----- DATA LISTING

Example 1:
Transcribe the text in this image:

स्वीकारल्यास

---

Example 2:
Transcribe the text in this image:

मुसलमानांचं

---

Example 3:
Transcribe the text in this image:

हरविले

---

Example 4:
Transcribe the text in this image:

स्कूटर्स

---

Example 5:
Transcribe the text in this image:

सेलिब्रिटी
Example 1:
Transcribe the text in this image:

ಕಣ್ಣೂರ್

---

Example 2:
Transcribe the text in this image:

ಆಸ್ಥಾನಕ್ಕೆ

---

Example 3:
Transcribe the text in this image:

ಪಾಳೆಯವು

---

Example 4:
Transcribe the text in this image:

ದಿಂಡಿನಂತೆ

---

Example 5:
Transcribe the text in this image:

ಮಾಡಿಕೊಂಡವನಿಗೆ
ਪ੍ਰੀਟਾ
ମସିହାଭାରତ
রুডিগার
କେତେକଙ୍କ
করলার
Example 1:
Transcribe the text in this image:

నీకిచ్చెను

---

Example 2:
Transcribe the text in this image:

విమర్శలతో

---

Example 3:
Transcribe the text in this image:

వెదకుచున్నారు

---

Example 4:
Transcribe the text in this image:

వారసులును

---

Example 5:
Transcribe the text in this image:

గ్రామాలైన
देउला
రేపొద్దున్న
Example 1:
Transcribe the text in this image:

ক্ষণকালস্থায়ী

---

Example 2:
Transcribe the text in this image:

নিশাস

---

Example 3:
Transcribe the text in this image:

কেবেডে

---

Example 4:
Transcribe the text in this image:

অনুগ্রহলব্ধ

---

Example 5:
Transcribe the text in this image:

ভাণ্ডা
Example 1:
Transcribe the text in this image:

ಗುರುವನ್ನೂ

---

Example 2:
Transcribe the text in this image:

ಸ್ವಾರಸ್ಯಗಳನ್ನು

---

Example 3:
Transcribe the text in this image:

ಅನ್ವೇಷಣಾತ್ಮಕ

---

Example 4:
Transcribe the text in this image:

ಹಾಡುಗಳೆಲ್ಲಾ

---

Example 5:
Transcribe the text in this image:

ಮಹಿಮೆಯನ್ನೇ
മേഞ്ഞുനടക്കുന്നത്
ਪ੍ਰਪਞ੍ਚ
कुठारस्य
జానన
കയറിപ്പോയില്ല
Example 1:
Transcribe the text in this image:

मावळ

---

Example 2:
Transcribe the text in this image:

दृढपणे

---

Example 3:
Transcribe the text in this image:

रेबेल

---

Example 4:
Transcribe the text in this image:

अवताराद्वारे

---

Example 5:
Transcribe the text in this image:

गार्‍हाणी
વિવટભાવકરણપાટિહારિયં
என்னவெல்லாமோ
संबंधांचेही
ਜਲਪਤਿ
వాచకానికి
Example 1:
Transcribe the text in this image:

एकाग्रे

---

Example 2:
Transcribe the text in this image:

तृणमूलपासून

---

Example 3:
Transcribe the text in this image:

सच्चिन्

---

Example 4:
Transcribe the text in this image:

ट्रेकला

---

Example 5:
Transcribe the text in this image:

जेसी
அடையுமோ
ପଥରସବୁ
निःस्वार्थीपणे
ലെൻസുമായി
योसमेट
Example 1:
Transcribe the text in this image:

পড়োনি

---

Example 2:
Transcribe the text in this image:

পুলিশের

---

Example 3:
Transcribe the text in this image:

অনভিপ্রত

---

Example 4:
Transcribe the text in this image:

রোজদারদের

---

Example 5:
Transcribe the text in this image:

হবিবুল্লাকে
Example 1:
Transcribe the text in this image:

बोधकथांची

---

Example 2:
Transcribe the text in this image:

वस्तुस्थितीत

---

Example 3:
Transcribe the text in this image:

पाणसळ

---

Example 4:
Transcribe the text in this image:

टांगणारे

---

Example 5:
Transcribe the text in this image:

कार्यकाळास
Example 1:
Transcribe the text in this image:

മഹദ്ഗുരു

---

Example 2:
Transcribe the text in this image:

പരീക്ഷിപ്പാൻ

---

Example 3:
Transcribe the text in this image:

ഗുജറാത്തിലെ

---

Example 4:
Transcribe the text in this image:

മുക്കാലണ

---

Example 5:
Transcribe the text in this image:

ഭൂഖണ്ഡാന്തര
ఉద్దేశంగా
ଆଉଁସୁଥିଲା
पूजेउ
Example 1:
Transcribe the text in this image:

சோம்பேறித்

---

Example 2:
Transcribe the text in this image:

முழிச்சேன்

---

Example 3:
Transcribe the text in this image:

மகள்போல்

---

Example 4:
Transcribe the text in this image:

----------

• TASK OBJECTIVE: Could you restate every entry above word for word?

• EXPECTED OUTPUT:
Example 1:
Transcribe the text in this image:

स्वीकारल्यास

---

Example 2:
Transcribe the text in this image:

मुसलमानांचं

---

Example 3:
Transcribe the text in this image:

हरविले

---

Example 4:
Transcribe the text in this image:

स्कूटर्स

---

Example 5:
Transcribe the text in this image:

सेलिब्रिटी
Example 1:
Transcribe the text in this image:

ಕಣ್ಣೂರ್

---

Example 2:
Transcribe the text in this image:

ಆಸ್ಥಾನಕ್ಕೆ

---

Example 3:
Transcribe the text in this image:

ಪಾಳೆಯವು

---

Example 4:
Transcribe the text in this image:

ದಿಂಡಿನಂತೆ

---

Example 5:
Transcribe the text in this image:

ಮಾಡಿಕೊಂಡವನಿಗೆ
ਪ੍ਰੀਟਾ
ମସିହାଭାରତ
রুডিগার
କେତେକଙ୍କ
করলার
Example 1:
Transcribe the text in this image:

నీకిచ్చెను

---

Example 2:
Transcribe the text in this image:

విమర్శలతో

---

Example 3:
Transcribe the text in this image:

వెదకుచున్నారు

---

Example 4:
Transcribe the text in this image:

వారసులును

---

Example 5:
Transcribe the text in this image:

గ్రామాలైన
देउला
రేపొద్దున్న
Example 1:
Transcribe the text in this image:

ক্ষণকালস্থায়ী

---

Example 2:
Transcribe the text in this image:

নিশাস

---

Example 3:
Transcribe the text in this image:

কেবেডে

---

Example 4:
Transcribe the text in this image:

অনুগ্রহলব্ধ

---

Example 5:
Transcribe the text in this image:

ভাণ্ডা
Example 1:
Transcribe the text in this image:

ಗುರುವನ್ನೂ

---

Example 2:
Transcribe the text in this image:

ಸ್ವಾರಸ್ಯಗಳನ್ನು

---

Example 3:
Transcribe the text in this image:

ಅನ್ವೇಷಣಾತ್ಮಕ

---

Example 4:
Transcribe the text in this image:

ಹಾಡುಗಳೆಲ್ಲಾ

---

Example 5:
Transcribe the text in this image:

ಮಹಿಮೆಯನ್ನೇ
മേഞ്ഞുനടക്കുന്നത്
ਪ੍ਰਪਞ੍ਚ
कुठारस्य
జానన
കയറിപ്പോയില്ല
Example 1:
Transcribe the text in this image:

मावळ

---

Example 2:
Transcribe the text in this image:

दृढपणे

---

Example 3:
Transcribe the text in this image:

रेबेल

---

Example 4:
Transcribe the text in this image:

अवताराद्वारे

---

Example 5:
Transcribe the text in this image:

गार्‍हाणी
વિવટભાવકરણપાટિહારિયં
என்னவெல்லாமோ
संबंधांचेही
ਜਲਪਤਿ
వాచకానికి
Example 1:
Transcribe the text in this image:

एकाग्रे

---

Example 2:
Transcribe the text in this image:

तृणमूलपासून

---

Example 3:
Transcribe the text in this image:

सच्चिन्

---

Example 4:
Transcribe the text in this image:

ट्रेकला

---

Example 5:
Transcribe the text in this image:

जेसी
அடையுமோ
ପଥରସବୁ
निःस्वार्थीपणे
ലെൻസുമായി
योसमेट
Example 1:
Transcribe the text in this image:

পড়োনি

---

Example 2:
Transcribe the text in this image:

পুলিশের

---

Example 3:
Transcribe the text in this image:

অনভিপ্রত

---

Example 4:
Transcribe the text in this image:

রোজদারদের

---

Example 5:
Transcribe the text in this image:

হবিবুল্লাকে
Example 1:
Transcribe the text in this image:

बोधकथांची

---

Example 2:
Transcribe the text in this image:

वस्तुस्थितीत

---

Example 3:
Transcribe the text in this image:

पाणसळ

---

Example 4:
Transcribe the text in this image:

टांगणारे

---

Example 5:
Transcribe the text in this image:

कार्यकाळास
Example 1:
Transcribe the text in this image:

മഹദ്ഗുരു

---

Example 2:
Transcribe the text in this image:

പരീക്ഷിപ്പാൻ

---

Example 3:
Transcribe the text in this image:

ഗുജറാത്തിലെ

---

Example 4:
Transcribe the text in this image:

മുക്കാലണ

---

Example 5:
Transcribe the text in this image:

ഭൂഖണ്ഡാന്തര
ఉద్దేశంగా
ଆଉଁସୁଥିଲା
पूजेउ
Example 1:
Transcribe the text in this image:

சோம்பேறித்

---

Example 2:
Transcribe the text in this image:

முழிச்சேன்

---

Example 3:
Transcribe the text in this image:

மகள்போல்

---

Example 4:
Transcribe the text in this image:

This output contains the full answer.